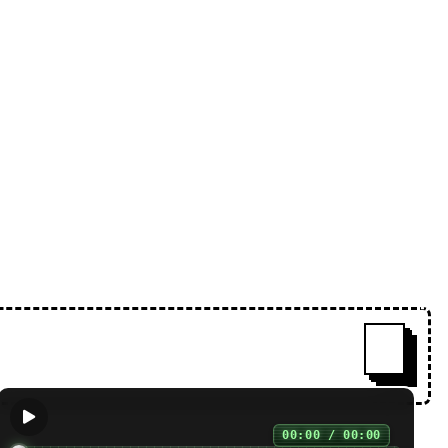
 free. 100% of the proceeds from
ˇ
00:00 / 00:00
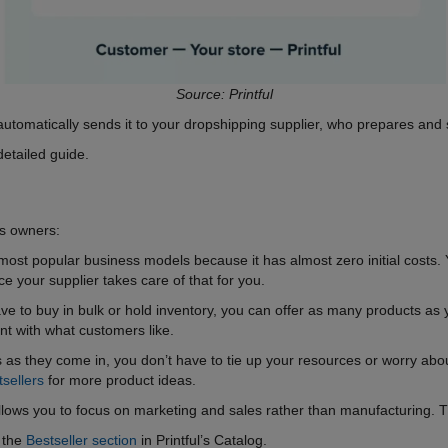
Source: Printful
utomatically sends it to your dropshipping supplier, who prepares and s
detailed guide.
ss owners:
most popular business models because it has almost zero initial costs. 
 your supplier takes care of that for you.
ve to buy in bulk or hold inventory, you can offer as many products as 
t with what customers like.
as they come in, you don’t have to tie up your resources or worry about 
tsellers
for more product ideas.
llows you to focus on marketing and sales rather than manufacturing. Th
t the
Bestseller section
in Printful’s Catalog.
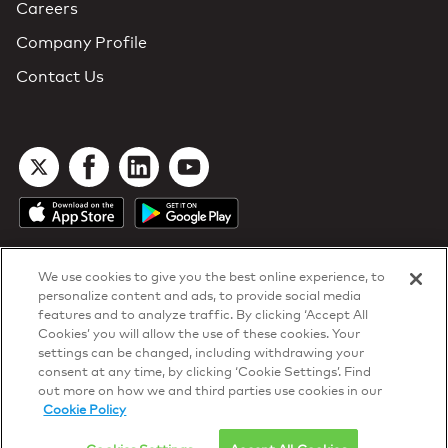
Careers
Company Profile
Contact Us
We use cookies to give you the best online experience, to
personalize content and ads, to provide social media
features and to analyze traffic. By clicking ‘Accept All
Cookies’ you will allow the use of these cookies. Your
DTN Contract Terms
settings can be changed, including withdrawing your
Privacy & Cookies
consent at any time, by clicking ‘Cookie Settings’. Find
Your Privacy Rights
out more on how we and third parties use cookies in our
Patents
and
ISO Certifications
Cookie Policy
© 2026 DTN, all rights reserved.
"DTN" and the degree symbol are trademarks of DTN.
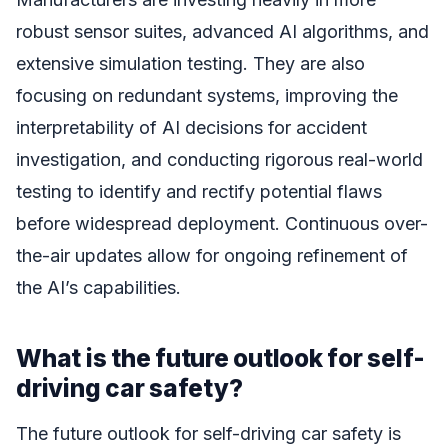
robust sensor suites, advanced AI algorithms, and
extensive simulation testing. They are also
focusing on redundant systems, improving the
interpretability of AI decisions for accident
investigation, and conducting rigorous real-world
testing to identify and rectify potential flaws
before widespread deployment. Continuous over-
the-air updates allow for ongoing refinement of
the AI’s capabilities.
What is the future outlook for self-
driving car safety?
The future outlook for self-driving car safety is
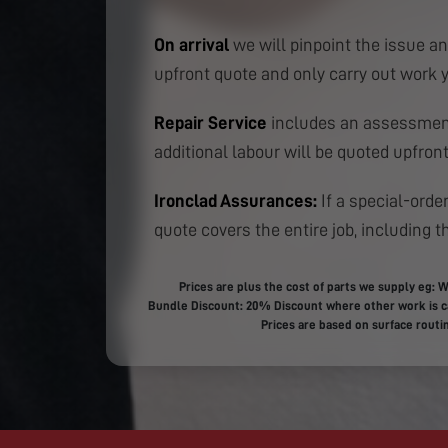
On arrival
we will pinpoint the issue an
upfront quote and only carry out work 
Repair Service
includes an assessment
additional labour will be quoted upfront
Ironclad Assurances:
If a special-order
quote covers the entire job, including th
Prices are plus the cost of parts we supply eg: W
Bundle Discount: 20% Discount where other work is ca
Prices are based on surface routin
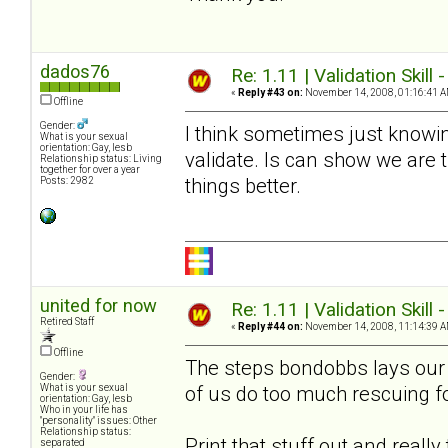
dados76
Re: 1.11 | Validation Skill 
«
Reply #43 on:
November 14, 2008, 01:16:41 A
Offline
Gender:
I think sometimes just knowin
What is your sexual
orientation: Gay, lesb
validate. Is can show we are
Relationship status: Living
together for over a year
things better.
Posts: 2982
united for now
Re: 1.11 | Validation Skill 
Retired Staff
«
Reply #44 on:
November 14, 2008, 11:14:39 A
Offline
The steps bondobbs lays our a
Gender:
of us do too much rescuing f
What is your sexual
orientation: Gay, lesb
Who in your life has
"personality" issues: Other
Relationship status:
Print that stuff out and reall
separated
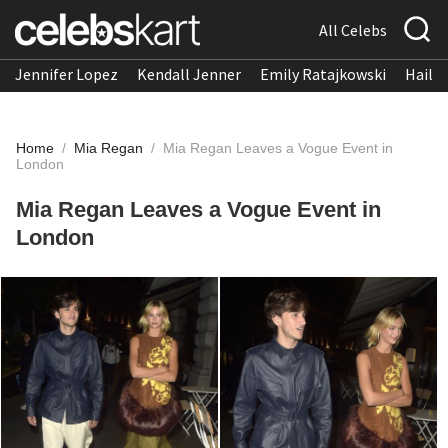
All Celebs
Jennifer Lopez
Kendall Jenner
Emily Ratajkowski
Hailee
Home
/
Mia Regan
/
Mia Regan Leaves a Vogue Event in
London
Mia Regan Leaves a Vogue Event in
London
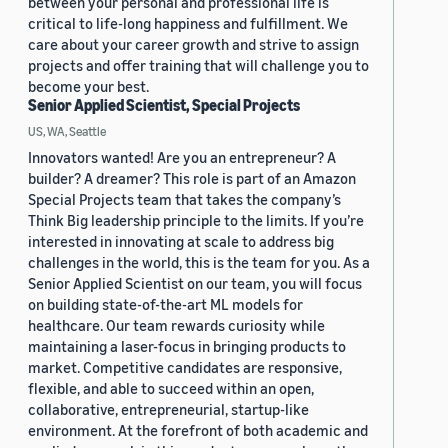
between your personal and professional life is
critical to life-long happiness and fulfillment. We
care about your career growth and strive to assign
projects and offer training that will challenge you to
become your best.
Senior Applied Scientist, Special Projects
US, WA, Seattle
Innovators wanted! Are you an entrepreneur? A
builder? A dreamer? This role is part of an Amazon
Special Projects team that takes the company’s
Think Big leadership principle to the limits. If you’re
interested in innovating at scale to address big
challenges in the world, this is the team for you. As a
Senior Applied Scientist on our team, you will focus
on building state-of-the-art ML models for
healthcare. Our team rewards curiosity while
maintaining a laser-focus in bringing products to
market. Competitive candidates are responsive,
flexible, and able to succeed within an open,
collaborative, entrepreneurial, startup-like
environment. At the forefront of both academic and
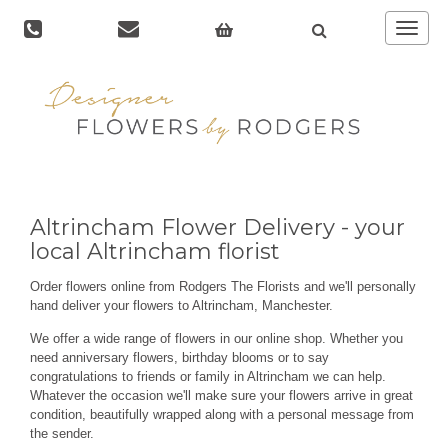
Toggle
navigat
Altrincham Flower Delivery - your
local Altrincham florist
Order flowers online from Rodgers The Florists and we'll personally
hand deliver your flowers to Altrincham, Manchester.
We offer a wide range of flowers in our online shop. Whether you
need anniversary flowers, birthday blooms or to say
congratulations to friends or family in Altrincham we can help.
Whatever the occasion we'll make sure your flowers arrive in great
condition, beautifully wrapped along with a personal message from
the sender.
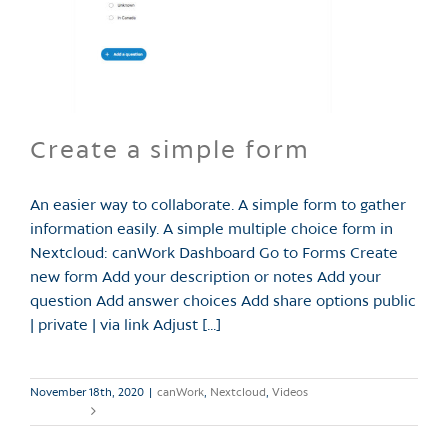
Create a simple form
An easier way to collaborate. A simple form to gather
information easily. A simple multiple choice form in
Nextcloud: canWork Dashboard Go to Forms Create
new form Add your description or notes Add your
question Add answer choices Add share options public
| private | via link Adjust [...]
November 18th, 2020
|
canWork
,
Nextcloud
,
Videos
Read More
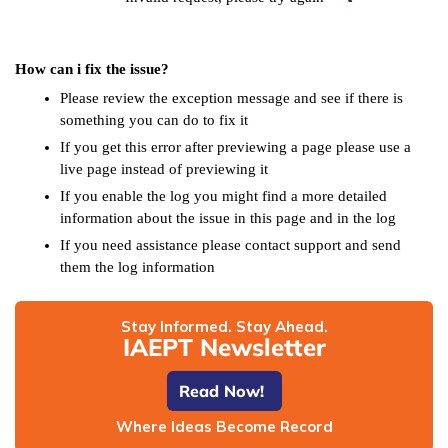
How can i fix the issue?
Please review the exception message and see if there is
something you can do to fix it
If you get this error after previewing a page please use a
live page instead of previewing it
If you enable the log you might find a more detailed
information about the issue in this page and in the log
If you need assistance please contact support and send
them the log information
Stay Informed. Stay Ahead.
IAEPT Newsletter
Read Now!
Where Ideas Become Record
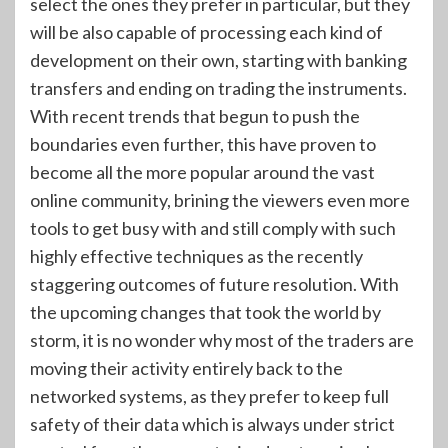
select the ones they prefer in particular, but they
will be also capable of processing each kind of
development on their own, starting with banking
transfers and ending on trading the instruments.
With recent trends that begun to push the
boundaries even further, this have proven to
become all the more popular around the vast
online community, brining the viewers even more
tools to get busy with and still comply with such
highly effective techniques as the recently
staggering outcomes of future resolution. With
the upcoming changes that took the world by
storm, it is no wonder why most of the traders are
moving their activity entirely back to the
networked systems, as they prefer to keep full
safety of their data which is always under strict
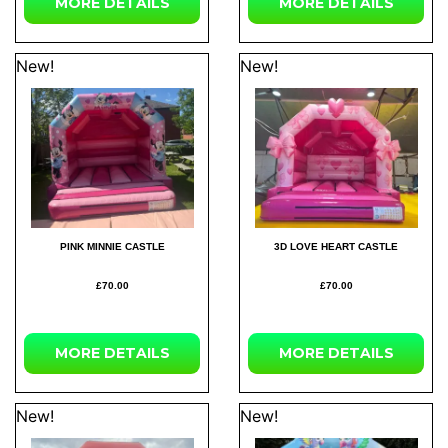
MORE
DETAILS
MORE
DETAILS
New!
New!
PINK MINNIE CASTLE
3D LOVE HEART CASTLE
£70.00
£70.00
MORE
DETAILS
MORE
DETAILS
New!
New!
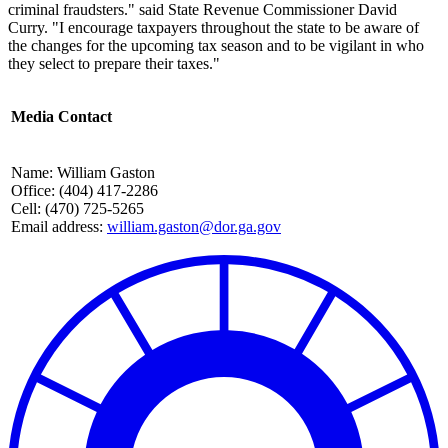
criminal fraudsters." said State Revenue Commissioner David
Curry. "I encourage taxpayers throughout the state to be aware of
the changes for the upcoming tax season and to be vigilant in who
they select to prepare their taxes."
Media Contact
Name: William Gaston
Office: (404) 417-2286
Cell: (470) 725-5265
Email address:
william.gaston@dor.ga.gov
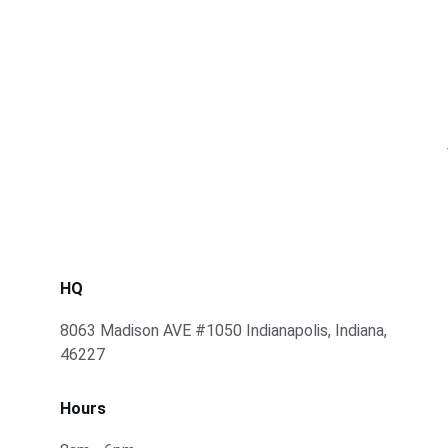
HQ
8063 Madison AVE #1050 Indianapolis, Indiana, 
46227
Hours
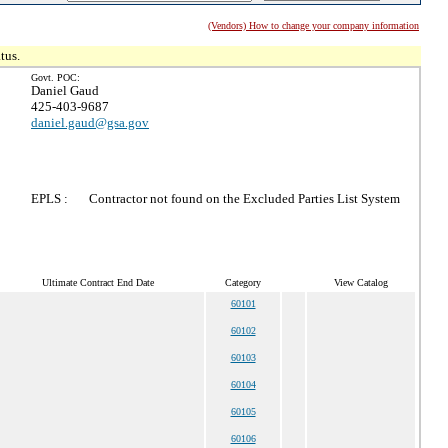
(Vendors) How to change your company information
tus.
Govt. POC:
Daniel Gaud
425-403-9687
daniel.gaud@gsa.gov
EPLS :
Contractor not found on the Excluded Parties List System
Ultimate Contract End Date
Category
View Catalog
60101
60102
60103
60104
60105
60106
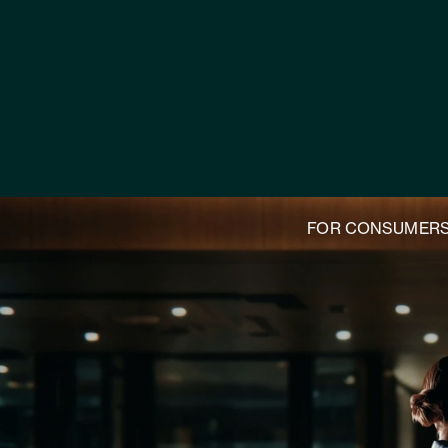
FOR CONSUMER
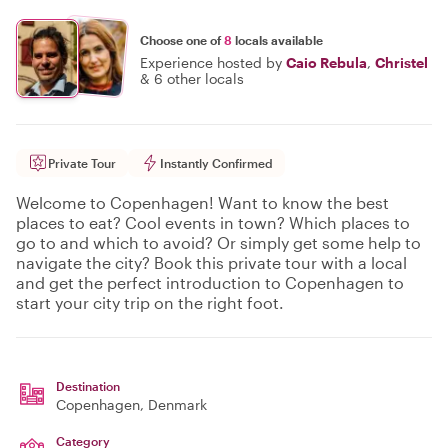
Choose one of
8
locals available
Experience hosted by
Caio Rebula
,
Christel
&
6 other locals
Private Tour
Instantly Confirmed
Welcome to Copenhagen! Want to know the best
places to eat? Cool events in town? Which places to
go to and which to avoid? Or simply get some help to
navigate the city? Book this private tour with a local
and get the perfect introduction to Copenhagen to
start your city trip on the right foot.
Destination
Copenhagen
, Denmark
Category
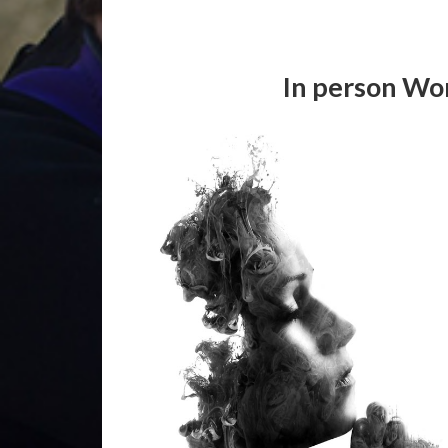
In person Wo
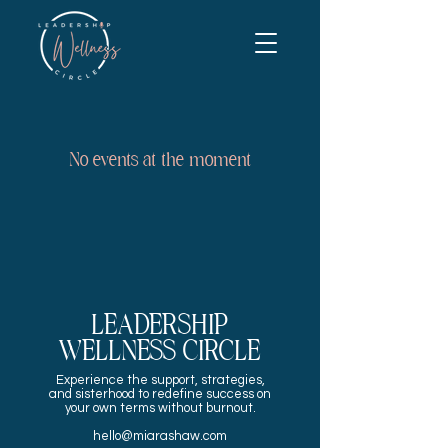
No events at the moment
LEADERSHIP
WELLNESS CIRCLE
Experience the
support, strategies,
and sisterhood to redefine success on
your own terms without burnout.
hello@miarashaw.com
◇ ◇ ◇ ◇ ◇
_Problem to work on_
Once more, please print the whole listing exactly, omitting each image.

_Answer section_
 free. 100% of the proceeds from
ˇ
00:00 / 00:00
Source: Printful
utomatically sends it to your dropshipping supplier, who prepares and s
detailed guide.
ss owners:
most popular business models because it has almost zero initial costs. 
 your supplier takes care of that for you.
ve to buy in bulk or hold inventory, you can offer as many products as 
t with what customers like.
as they come in, you don’t have to tie up your resources or worry about 
tsellers
for more product ideas.
llows you to focus on marketing and sales rather than manufacturing. Th
t the
Bestseller section
in Printful’s Catalog.
Careers
Company Profile
Contact Us
We use cookies to give you the best online experience, to
personalize content and ads, to provide social media
features and to analyze traffic. By clicking ‘Accept All
Cookies’ you will allow the use of these cookies. Your
DTN Contract Terms
settings can be changed, including withdrawing your
Privacy & Cookies
consent at any time, by clicking ‘Cookie Settings’. Find
Your Privacy Rights
out more on how we and third parties use cookies in our
Patents
and
ISO Certifications
Cookie Policy
© 2026 DTN, all rights reserved.
"DTN" and the degree symbol are trademarks of DTN.
robust sensor suites, advanced AI algorithms, and
extensive simulation testing. They are also
focusing on redundant systems, improving the
interpretability of AI decisions for accident
investigation, and conducting rigorous real-world
testing to identify and rectify potential flaws
before widespread deployment. Continuous over-
the-air updates allow for ongoing refinement of
the AI’s capabilities.
What is the future outlook for self-
driving car safety?
The future outlook for self-driving car safety is
On arrival
we will pinpoint the issue an
upfront quote and only carry out work 
Repair Service
includes an assessment
additional labour will be quoted upfront
Ironclad Assurances:
If a special-order
quote covers the entire job, including th
Prices are plus the cost of parts we supply eg: W
Bundle Discount: 20% Discount where other work is ca
Prices are based on surface routin
dados76
Re: 1.11 | Validation Skill 
«
Reply #43 on:
November 14, 2008, 01:16:41 A
Offline
Gender:
I think sometimes just knowin
What is your sexual
orientation: Gay, lesb
validate. Is can show we are
Relationship status: Living
together for over a year
things better.
Posts: 2982
united for now
Re: 1.11 | Validation Skill 
Retired Staff
«
Reply #44 on:
November 14, 2008, 11:14:39 A
Offline
The steps bondobbs lays our a
Gender:
of us do too much rescuing f
What is your sexual
orientation: Gay, lesb
Who in your life has
"personality" issues: Other
Relationship status:
Print that stuff out and reall
separated
All Celebs
Jennifer Lopez
Kendall Jenner
Emily Ratajkowski
Hailee
Home
/
Mia Regan
/
Mia Regan Leaves a Vogue Event in
London
Mia Regan Leaves a Vogue Event in
London
between your personal and professional life is
critical to life-long happiness and fulfillment. We
care about your career growth and strive to assign
projects and offer training that will challenge you to
become your best.
Senior Applied Scientist, Special Projects
US, WA, Seattle
Innovators wanted! Are you an entrepreneur? A
builder? A dreamer? This role is part of an Amazon
Special Projects team that takes the company’s
Think Big leadership principle to the limits. If you’re
interested in innovating at scale to address big
challenges in the world, this is the team for you. As a
Senior Applied Scientist on our team, you will focus
on building state-of-the-art ML models for
healthcare. Our team rewards curiosity while
maintaining a laser-focus in bringing products to
market. Competitive candidates are responsive,
flexible, and able to succeed within an open,
collaborative, entrepreneurial, startup-like
environment. At the forefront of both academic and
Toggle
navigat
Altrincham Flower Delivery - your
local Altrincham florist
Order flowers online from Rodgers The Florists and we'll personally
hand deliver your flowers to Altrincham, Manchester.
We offer a wide range of flowers in our online shop. Whether you
need anniversary flowers, birthday blooms or to say
congratulations to friends or family in Altrincham we can help.
Whatever the occasion we'll make sure your flowers arrive in great
condition, beautifully wrapped along with a personal message from
the sender.
Create a simple form
An easier way to collaborate. A simple form to gather
information easily. A simple multiple choice form in
Nextcloud: canWork Dashboard Go to Forms Create
new form Add your description or notes Add your
question Add answer choices Add share options public
| private | via link Adjust [...]
November 18th, 2020
|
canWork
,
Nextcloud
,
Videos
Read More
How can i fix the issue?
Please review the exception message and see if there is
something you can do to fix it
If you get this error after previewing a page please use a
live page instead of previewing it
If you enable the log you might find a more detailed
information about the issue in this page and in the log
If you need assistance please contact support and send
them the log information
Stay Informed. Stay Ahead.
IAEPT Newsletter
Read Now!
Where Ideas Become Record
select the ones they prefer in particular, but they
will be also capable of processing each kind of
development on their own, starting with banking
transfers and ending on trading the instruments.
With recent trends that begun to push the
boundaries even further, this have proven to
become all the more popular around the vast
online community, brining the viewers even more
tools to get busy with and still comply with such
highly effective techniques as the recently
staggering outcomes of future resolution. With
the upcoming changes that took the world by
storm, it is no wonder why most of the traders are
moving their activity entirely back to the
networked systems, as they prefer to keep full
safety of their data which is always under strict
MORE
DETAILS
MORE
DETAILS
New!
New!
PINK MINNIE CASTLE
3D LOVE HEART CASTLE
£70.00
£70.00
MORE
DETAILS
MORE
DETAILS
New!
New!
criminal fraudsters." said State Revenue Commissioner David
Curry. "I encourage taxpayers throughout the state to be aware of
the changes for the upcoming tax season and to be vigilant in who
they select to prepare their taxes."
Media Contact
Name: William Gaston
Office: (404) 417-2286
Cell: (470) 725-5265
Email address:
william.gaston@dor.ga.gov
HQ
8063 Madison AVE #1050 Indianapolis, Indiana, 
46227
Hours
(Vendors) How to change your company information
tus.
Govt. POC:
Daniel Gaud
425-403-9687
daniel.gaud@gsa.gov
EPLS :
Contractor not found on the Excluded Parties List System
Ultimate Contract End Date
Category
View Catalog
60101
60102
60103
60104
60105
60106
FOR CONSUMER
Choose one of
8
locals available
Experience hosted by
Caio Rebula
,
Christel
&
6 other locals
Private Tour
Instantly Confirmed
Welcome to Copenhagen! Want to know the best
places to eat? Cool events in town? Which places to
go to and which to avoid? Or simply get some help to
navigate the city? Book this private tour with a local
and get the perfect introduction to Copenhagen to
start your city trip on the right foot.
Destination
Copenhagen
, Denmark
Category
In person Wo
No events at the moment
LEADERSHIP
WELLNESS CIRCLE
Experience the
support, strategies,
and sisterhood to redefine success on
your own terms without burnout.
hello@miarashaw.com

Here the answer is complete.